To master product demos, this book emphasizes the importance of achieving a WOW moment, those few seconds that everybody will remember. But as you might have seen in failed demos, preparation for the worst-case scenario is an underrated element of this art. That is why preparation is deeply covered in the book.
This book also emphasizes the importance of a structure for a successful demo. What would happen with a building without a structure? It would collapse. The same applies to demos. This book delves into these topics backed up with the analysis of dozens of famous demos delivered in public events.
Nancy Duarte is a renowned communication expert and author who has worked all her life with high technology companies. This book delves into the art of transforming raw data into compelling narratives. Duarte provides a comprehensive guide on how to craft data-driven stories that make sense out of the ludicrous amount of data that companies amass these days.
This book covers data visualization but goes beyond that and focuses on using storytelling to transform data insight into messages that help decision-making and inspire action.
In this book Carmine Gallo shows a comprehensive guide inspired by the communication and presentation techniques employed by Apple co-founder and former CEO, Steve Jobs, who has been probably the best presenter ever in the technology industry. The book presents Jobs’ captivating presentation style into a set of actionable principles that can be applied by anyone.
Gallo introduces the “Rule of Three,” a principle applied by Jobs to structure his presentations. Jobs believed that information presented in threes is more memorable and engaging for the audience.
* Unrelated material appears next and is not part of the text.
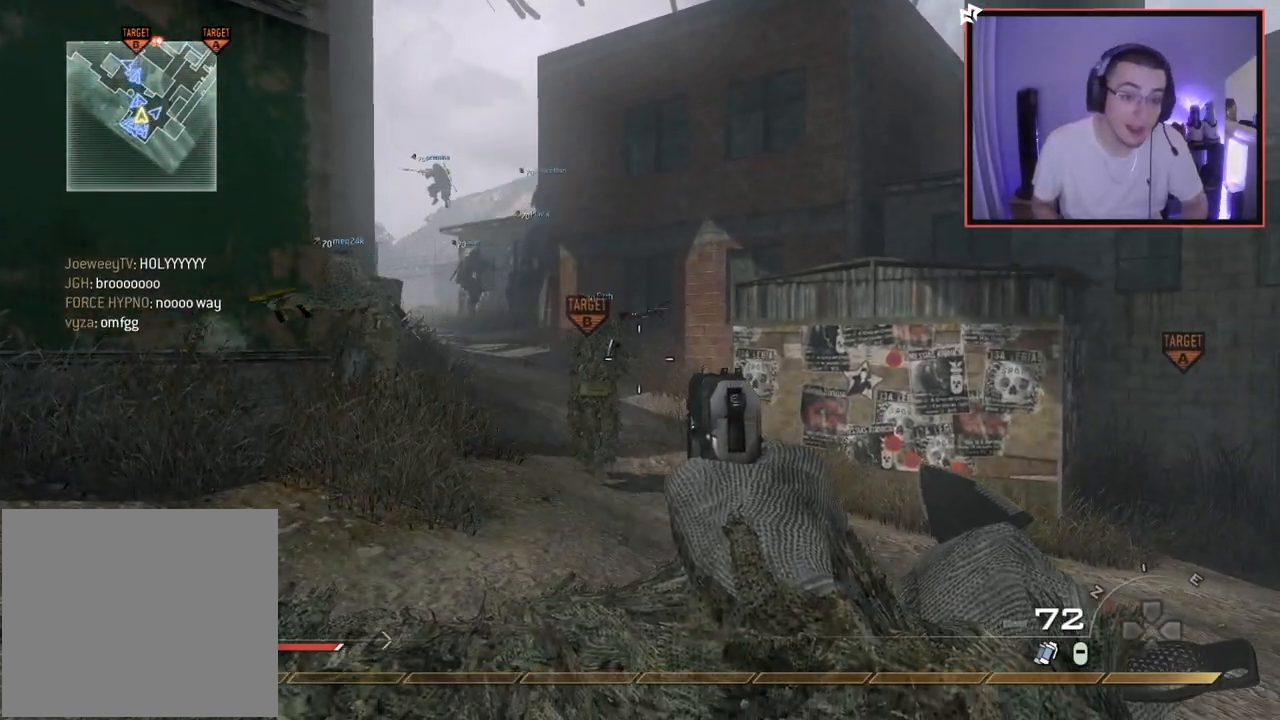
{"buttons": [], "left_stick": "center", "right_stick": "center", "events": []}
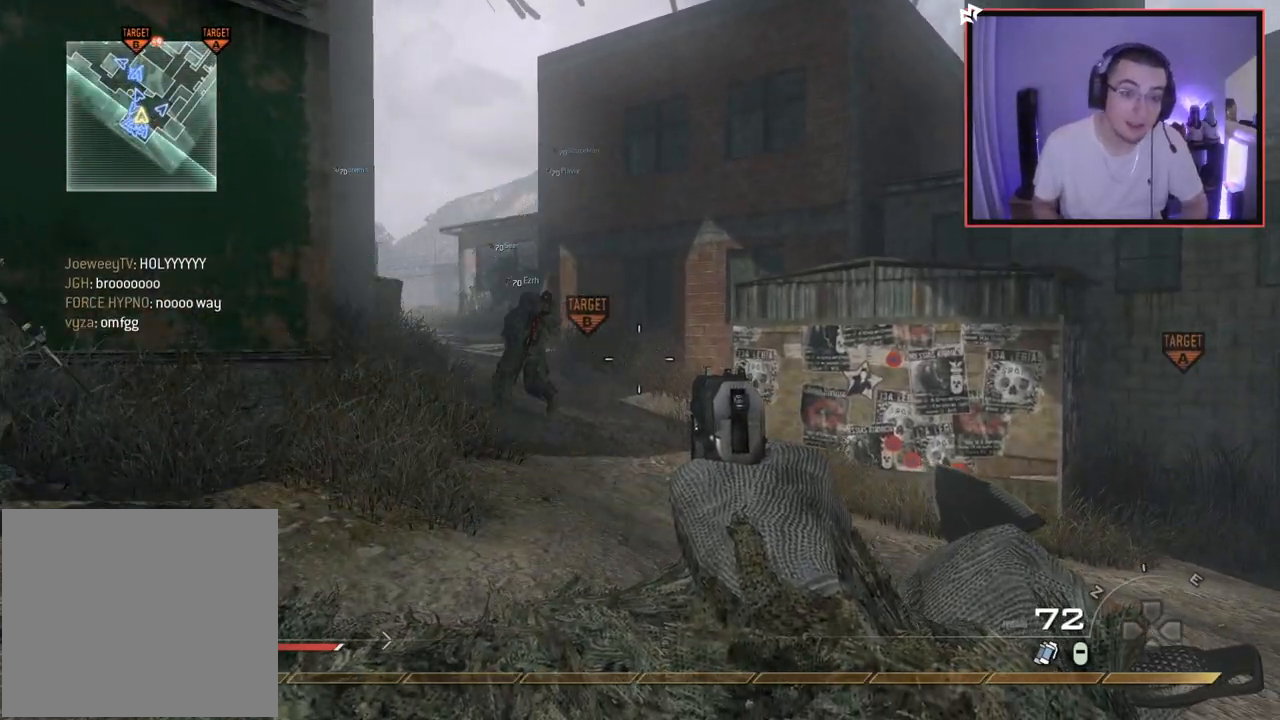
{"buttons": [], "left_stick": "down-right", "right_stick": "center", "events": [[34, "right_stick", "left"], [67, "left_stick", "down-right"], [234, "R2", "down"], [234, "right_stick", "center"], [367, "R2", "up"]]}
The book is also heavily focused on storytelling and is full of concrete examples taken from Jobs’ best performances onstage.
We who work in tech, often need to explain a new idea, product or concept to a new or wider audience. Lee LeFever is an expert in creating explainer videos, co-founder of Common Craft, and the Explainer Academy. On “The Art of Explanation” LeFever created a guidebook that focuses on the essential skill of building explanations. He shares his insights on effective communication by breaking down the process of crafting clear and compelling explanations. This book is excellent of you want to create your own explainer video, but its teachings can help you in crafting your talks too.
LeFever encourages readers to embrace the mindset of a teacher, guiding them in breaking down information into digestible parts and delivering it in a way that resonates with the intended audience.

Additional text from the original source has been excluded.